I took his chauffeuring for granted then. Now, of course, I realize what a royal pain that must have been for him. Yet he never complained or tried to talk us out of going to see our favorite band. He just happily obliged to help make it all happen for his little girl.
If he were still around today, I would thank him for that — and so much more. But since he’s not, I’ll just mix, roll out and bake a batch of these graham crackers that carry a taste of nostalgia with every snappy bite.
The recipe is from San Jose’s 2nd Story Bakeshop. Founder Christy Ikezi demonstrated these at one of my Macy’s Santa Clara cooking demos. It’s a simple cracker, well, cookie, really.

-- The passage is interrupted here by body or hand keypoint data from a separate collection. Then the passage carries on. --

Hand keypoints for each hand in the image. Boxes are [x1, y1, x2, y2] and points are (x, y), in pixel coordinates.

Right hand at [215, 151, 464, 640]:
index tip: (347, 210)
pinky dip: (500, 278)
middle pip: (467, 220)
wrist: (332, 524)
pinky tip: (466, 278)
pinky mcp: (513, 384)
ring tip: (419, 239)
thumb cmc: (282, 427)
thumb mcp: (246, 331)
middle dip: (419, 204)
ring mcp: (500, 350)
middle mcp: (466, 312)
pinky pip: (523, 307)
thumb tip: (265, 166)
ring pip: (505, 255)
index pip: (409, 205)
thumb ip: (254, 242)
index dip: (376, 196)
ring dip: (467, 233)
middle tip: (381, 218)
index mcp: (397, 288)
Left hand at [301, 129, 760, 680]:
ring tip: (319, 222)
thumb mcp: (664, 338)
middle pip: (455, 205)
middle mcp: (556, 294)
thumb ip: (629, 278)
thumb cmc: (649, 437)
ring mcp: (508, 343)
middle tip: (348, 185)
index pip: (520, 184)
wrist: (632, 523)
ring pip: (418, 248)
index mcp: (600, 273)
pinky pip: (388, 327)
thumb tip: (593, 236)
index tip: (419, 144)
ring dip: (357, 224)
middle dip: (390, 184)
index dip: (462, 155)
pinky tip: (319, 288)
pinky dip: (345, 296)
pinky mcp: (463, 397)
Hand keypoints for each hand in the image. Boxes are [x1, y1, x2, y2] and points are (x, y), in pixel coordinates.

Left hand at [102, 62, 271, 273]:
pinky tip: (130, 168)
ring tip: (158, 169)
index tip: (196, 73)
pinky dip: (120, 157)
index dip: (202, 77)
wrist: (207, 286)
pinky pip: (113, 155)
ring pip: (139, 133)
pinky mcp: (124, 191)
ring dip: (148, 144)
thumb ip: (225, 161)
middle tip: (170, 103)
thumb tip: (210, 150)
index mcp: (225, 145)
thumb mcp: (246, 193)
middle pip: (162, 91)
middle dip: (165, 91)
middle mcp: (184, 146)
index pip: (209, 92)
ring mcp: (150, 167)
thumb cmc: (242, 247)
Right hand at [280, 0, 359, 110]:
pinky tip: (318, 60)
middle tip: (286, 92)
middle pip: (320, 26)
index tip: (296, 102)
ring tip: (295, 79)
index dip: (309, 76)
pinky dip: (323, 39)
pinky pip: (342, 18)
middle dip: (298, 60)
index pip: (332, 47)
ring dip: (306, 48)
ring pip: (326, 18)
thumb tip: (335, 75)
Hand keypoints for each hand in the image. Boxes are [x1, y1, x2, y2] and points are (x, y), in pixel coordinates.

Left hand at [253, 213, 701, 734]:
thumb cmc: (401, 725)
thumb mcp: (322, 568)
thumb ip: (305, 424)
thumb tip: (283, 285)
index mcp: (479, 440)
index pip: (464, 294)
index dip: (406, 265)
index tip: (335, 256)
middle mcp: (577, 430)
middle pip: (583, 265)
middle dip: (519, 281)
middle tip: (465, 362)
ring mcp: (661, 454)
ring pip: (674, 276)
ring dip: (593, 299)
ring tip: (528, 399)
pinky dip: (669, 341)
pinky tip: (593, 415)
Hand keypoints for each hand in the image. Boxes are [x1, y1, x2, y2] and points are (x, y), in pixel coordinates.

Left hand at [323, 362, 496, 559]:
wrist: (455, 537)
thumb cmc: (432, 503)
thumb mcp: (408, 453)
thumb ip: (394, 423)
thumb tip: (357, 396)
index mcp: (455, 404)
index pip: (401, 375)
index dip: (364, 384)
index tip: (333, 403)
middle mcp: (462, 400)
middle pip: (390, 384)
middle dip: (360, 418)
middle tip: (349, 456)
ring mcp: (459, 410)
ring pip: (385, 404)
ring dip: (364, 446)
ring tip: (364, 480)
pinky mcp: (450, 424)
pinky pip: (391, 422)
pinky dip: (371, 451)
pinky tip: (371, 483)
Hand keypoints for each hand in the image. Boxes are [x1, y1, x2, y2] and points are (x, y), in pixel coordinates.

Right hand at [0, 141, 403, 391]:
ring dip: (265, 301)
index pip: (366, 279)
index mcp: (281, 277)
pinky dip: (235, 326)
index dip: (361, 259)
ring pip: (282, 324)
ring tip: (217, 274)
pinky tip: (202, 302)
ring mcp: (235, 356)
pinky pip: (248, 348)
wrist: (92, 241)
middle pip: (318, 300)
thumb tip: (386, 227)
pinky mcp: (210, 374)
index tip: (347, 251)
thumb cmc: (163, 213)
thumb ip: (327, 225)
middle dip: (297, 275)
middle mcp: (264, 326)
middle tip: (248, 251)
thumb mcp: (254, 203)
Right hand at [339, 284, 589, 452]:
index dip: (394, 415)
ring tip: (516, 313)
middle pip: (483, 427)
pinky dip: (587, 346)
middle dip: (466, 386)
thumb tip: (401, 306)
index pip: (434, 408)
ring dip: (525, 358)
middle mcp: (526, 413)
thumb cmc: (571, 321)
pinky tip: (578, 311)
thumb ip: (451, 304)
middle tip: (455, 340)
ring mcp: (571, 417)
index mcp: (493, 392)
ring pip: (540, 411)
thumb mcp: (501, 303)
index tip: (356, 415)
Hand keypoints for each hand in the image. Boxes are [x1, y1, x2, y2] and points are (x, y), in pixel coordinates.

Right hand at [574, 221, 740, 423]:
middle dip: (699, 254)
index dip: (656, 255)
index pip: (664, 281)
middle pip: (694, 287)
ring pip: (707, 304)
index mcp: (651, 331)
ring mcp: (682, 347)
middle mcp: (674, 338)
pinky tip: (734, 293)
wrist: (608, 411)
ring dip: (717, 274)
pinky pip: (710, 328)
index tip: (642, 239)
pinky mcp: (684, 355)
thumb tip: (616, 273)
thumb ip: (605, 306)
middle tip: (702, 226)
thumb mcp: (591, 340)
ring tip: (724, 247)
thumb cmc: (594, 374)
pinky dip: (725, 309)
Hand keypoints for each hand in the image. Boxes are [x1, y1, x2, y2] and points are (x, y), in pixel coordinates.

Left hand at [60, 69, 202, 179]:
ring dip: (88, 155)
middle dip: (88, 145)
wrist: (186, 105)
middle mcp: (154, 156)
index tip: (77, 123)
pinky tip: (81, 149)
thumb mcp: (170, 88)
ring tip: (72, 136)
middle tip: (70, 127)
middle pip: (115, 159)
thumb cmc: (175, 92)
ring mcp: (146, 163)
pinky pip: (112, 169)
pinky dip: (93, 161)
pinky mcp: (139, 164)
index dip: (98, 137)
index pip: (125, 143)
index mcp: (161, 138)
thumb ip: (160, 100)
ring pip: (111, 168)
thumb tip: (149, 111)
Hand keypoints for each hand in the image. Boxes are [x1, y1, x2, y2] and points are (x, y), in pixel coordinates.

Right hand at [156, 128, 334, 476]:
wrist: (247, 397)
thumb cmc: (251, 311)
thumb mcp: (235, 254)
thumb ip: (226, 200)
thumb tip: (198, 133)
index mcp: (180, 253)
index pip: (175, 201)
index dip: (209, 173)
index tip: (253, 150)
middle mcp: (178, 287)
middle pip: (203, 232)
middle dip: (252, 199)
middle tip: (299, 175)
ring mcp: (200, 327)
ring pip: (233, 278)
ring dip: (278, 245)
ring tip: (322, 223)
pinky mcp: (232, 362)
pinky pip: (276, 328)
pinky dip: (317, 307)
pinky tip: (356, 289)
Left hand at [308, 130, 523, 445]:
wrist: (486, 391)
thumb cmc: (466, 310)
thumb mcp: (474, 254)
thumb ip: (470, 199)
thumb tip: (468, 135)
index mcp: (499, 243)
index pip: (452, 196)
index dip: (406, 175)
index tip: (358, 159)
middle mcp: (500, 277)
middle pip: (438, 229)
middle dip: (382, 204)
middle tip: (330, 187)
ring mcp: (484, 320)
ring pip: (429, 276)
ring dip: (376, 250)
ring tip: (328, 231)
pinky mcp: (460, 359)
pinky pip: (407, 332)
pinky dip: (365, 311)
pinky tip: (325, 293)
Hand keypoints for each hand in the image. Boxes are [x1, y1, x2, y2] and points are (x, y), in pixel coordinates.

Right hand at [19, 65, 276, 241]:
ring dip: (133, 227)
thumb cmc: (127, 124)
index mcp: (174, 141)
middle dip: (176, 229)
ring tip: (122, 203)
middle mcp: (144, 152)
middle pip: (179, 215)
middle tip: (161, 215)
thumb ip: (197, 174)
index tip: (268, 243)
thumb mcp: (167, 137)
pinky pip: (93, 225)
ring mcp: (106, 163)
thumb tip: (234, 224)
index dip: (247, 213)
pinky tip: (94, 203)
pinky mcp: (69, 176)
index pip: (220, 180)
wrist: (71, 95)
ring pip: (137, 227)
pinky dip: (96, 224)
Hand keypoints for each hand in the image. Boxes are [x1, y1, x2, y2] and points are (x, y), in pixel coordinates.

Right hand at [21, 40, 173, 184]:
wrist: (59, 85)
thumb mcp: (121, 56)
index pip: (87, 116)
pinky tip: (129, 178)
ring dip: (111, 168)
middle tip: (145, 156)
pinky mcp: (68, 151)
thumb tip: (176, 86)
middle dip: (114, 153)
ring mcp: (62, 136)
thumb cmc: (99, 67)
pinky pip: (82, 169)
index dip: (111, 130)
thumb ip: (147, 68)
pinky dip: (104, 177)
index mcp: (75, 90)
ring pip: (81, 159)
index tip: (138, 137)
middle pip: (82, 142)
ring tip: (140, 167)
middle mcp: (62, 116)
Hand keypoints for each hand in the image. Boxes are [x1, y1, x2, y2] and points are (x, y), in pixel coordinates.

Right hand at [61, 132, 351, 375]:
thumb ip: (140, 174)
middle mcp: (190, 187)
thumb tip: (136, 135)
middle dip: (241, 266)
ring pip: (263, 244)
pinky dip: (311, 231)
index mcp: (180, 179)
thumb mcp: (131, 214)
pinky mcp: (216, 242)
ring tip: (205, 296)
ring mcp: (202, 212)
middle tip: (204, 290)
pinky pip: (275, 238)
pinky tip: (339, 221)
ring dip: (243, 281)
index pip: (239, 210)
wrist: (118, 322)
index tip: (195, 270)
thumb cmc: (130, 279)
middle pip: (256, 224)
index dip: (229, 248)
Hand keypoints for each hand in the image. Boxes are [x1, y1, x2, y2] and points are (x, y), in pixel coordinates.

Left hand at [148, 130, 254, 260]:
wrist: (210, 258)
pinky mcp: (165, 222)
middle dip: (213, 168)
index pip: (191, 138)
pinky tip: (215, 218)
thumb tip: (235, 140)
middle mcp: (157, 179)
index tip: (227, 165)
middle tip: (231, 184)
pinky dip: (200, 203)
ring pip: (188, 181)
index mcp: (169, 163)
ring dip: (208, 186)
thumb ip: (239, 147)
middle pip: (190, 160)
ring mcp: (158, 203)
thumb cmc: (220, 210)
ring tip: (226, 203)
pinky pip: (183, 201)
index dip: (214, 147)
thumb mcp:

Ikezi’s original recipe calls for a mix of all-purpose and whole-wheat flour, which together do result in a cookie with a profoundly graham flavor. But when Bob’s Red Mill sent me a sample of its Organic Whole Wheat Graham Flour, I decided to swap out the whole wheat flour for that instead. Truth be told, though, graham flour is actually whole wheat flour — just ground more coarsely. Bob’s Red Mill’s version is made from northern hard red wheat. It contains all the germ, oil, and fiber from the whole wheat kernel
Honey, brown sugar, and granulated sugar add a touch of sweetness to these cookies. You can cut them into any shape you like. How many cookies you end up with will depend on the size cutter you use.
Ikezi uses the tines of a fork to pierce each cookie a few times. I actually used a skinny chopstick to make even more distinctive holes.
These crisp, old-fashioned cookies are great all on their own. Or as the basis of an ice cream sandwich. They’re good smeared with a little peanut butter and jam, too.
Close your eyes, take a bite, and remember all the ways you’re grateful for your Dad. Don’t forget to share a few with him on his special day, too.
2 cups all-purpose flour
1/2 cup graham flour or whole-wheat flour
3/4 teaspoon salt
1/2 teaspoon baking soda
1/2 teaspoon ground cinnamon
8 ounces (2 sticks) unsalted butter, cut into small pieces and softened at room temperature
1/4 cup brown sugar
1/4 cup granulated sugar
1/4 cup honey
Sift together the flour, graham or whole-wheat flour, salt, baking soda and cinnamon.
In the bowl of an electric mixer fitted with the paddle attachment, combine the butter, brown sugar, granulated sugar and honey. Mix on medium speed until well combined, about 1 minute. Add the dry ingredients in two additions, letting the first fully combine before you add the second.
Flatten the dough into a rectangular shape, wrap in plastic, and refrigerate for about 30 minutes.
Preheat oven to 350 degrees. Line two baking sheets with parchment.
Unwrap the dough and roll out on a lightly floured surface, until about 1/8-inch thick. Use any cookie cutter you like to cut out the dough and place the cookies on the prepared baking sheets. Re-roll the scraps of dough once and cut out again. Using a fork or skinny chopstick, pierce each cookie two or three times (depending on the size and the desired look).
Bake graham crackers, rotating the sheets halfway through, until they are golden brown, 14 to 20 minutes. Cool on a wire rack.
The graham crackers will keep in an airtight container at room temperature for up to a week.